Write out the data in full, exactly as shown.

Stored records
++++++++++++++++++++

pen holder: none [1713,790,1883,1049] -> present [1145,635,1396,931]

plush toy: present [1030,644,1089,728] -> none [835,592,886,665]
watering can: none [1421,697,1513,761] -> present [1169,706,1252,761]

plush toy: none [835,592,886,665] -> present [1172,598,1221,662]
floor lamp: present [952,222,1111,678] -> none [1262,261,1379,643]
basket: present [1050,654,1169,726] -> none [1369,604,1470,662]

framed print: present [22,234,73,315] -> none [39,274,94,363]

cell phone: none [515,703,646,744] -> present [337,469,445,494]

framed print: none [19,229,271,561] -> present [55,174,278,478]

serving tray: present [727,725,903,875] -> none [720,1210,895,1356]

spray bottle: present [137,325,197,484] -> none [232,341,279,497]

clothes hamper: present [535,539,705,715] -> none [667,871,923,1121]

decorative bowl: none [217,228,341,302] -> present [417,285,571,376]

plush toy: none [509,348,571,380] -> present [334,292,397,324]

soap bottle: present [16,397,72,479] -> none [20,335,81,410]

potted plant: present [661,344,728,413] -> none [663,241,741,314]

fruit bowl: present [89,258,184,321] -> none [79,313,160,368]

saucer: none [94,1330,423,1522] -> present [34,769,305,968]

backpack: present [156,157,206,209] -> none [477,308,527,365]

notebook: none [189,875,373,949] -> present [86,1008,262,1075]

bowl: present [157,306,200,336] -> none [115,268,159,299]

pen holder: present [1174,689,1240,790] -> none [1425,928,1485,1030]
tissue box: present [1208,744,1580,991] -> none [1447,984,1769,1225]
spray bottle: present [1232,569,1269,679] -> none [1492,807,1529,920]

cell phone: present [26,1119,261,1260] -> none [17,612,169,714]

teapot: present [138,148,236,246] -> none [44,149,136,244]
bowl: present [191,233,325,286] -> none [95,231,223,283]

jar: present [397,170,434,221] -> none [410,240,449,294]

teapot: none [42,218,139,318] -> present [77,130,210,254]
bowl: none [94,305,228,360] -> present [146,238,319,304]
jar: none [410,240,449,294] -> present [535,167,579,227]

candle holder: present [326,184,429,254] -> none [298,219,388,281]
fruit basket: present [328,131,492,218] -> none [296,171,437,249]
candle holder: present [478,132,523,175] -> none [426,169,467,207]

++++++++++++++++++++

Answer area
pen holder: none [1713,790,1883,1049] -> present [1145,635,1396,931]

plush toy: present [1030,644,1089,728] -> none [835,592,886,665]
watering can: none [1421,697,1513,761] -> present [1169,706,1252,761]

plush toy: none [835,592,886,665] -> present [1172,598,1221,662]
floor lamp: present [952,222,1111,678] -> none [1262,261,1379,643]
basket: present [1050,654,1169,726] -> none [1369,604,1470,662]

framed print: present [22,234,73,315] -> none [39,274,94,363]

cell phone: none [515,703,646,744] -> present [337,469,445,494]

framed print: none [19,229,271,561] -> present [55,174,278,478]

serving tray: present [727,725,903,875] -> none [720,1210,895,1356]

spray bottle: present [137,325,197,484] -> none [232,341,279,497]

clothes hamper: present [535,539,705,715] -> none [667,871,923,1121]

decorative bowl: none [217,228,341,302] -> present [417,285,571,376]

plush toy: none [509,348,571,380] -> present [334,292,397,324]

soap bottle: present [16,397,72,479] -> none [20,335,81,410]

potted plant: present [661,344,728,413] -> none [663,241,741,314]

fruit bowl: present [89,258,184,321] -> none [79,313,160,368]

saucer: none [94,1330,423,1522] -> present [34,769,305,968]

backpack: present [156,157,206,209] -> none [477,308,527,365]

notebook: none [189,875,373,949] -> present [86,1008,262,1075]

bowl: present [157,306,200,336] -> none [115,268,159,299]

pen holder: present [1174,689,1240,790] -> none [1425,928,1485,1030]
tissue box: present [1208,744,1580,991] -> none [1447,984,1769,1225]
spray bottle: present [1232,569,1269,679] -> none [1492,807,1529,920]

cell phone: present [26,1119,261,1260] -> none [17,612,169,714]

teapot: present [138,148,236,246] -> none [44,149,136,244]
bowl: present [191,233,325,286] -> none [95,231,223,283]

jar: present [397,170,434,221] -> none [410,240,449,294]

teapot: none [42,218,139,318] -> present [77,130,210,254]
bowl: none [94,305,228,360] -> present [146,238,319,304]
jar: none [410,240,449,294] -> present [535,167,579,227]

candle holder: present [326,184,429,254] -> none [298,219,388,281]
fruit basket: present [328,131,492,218] -> none [296,171,437,249]
candle holder: present [478,132,523,175] -> none [426,169,467,207]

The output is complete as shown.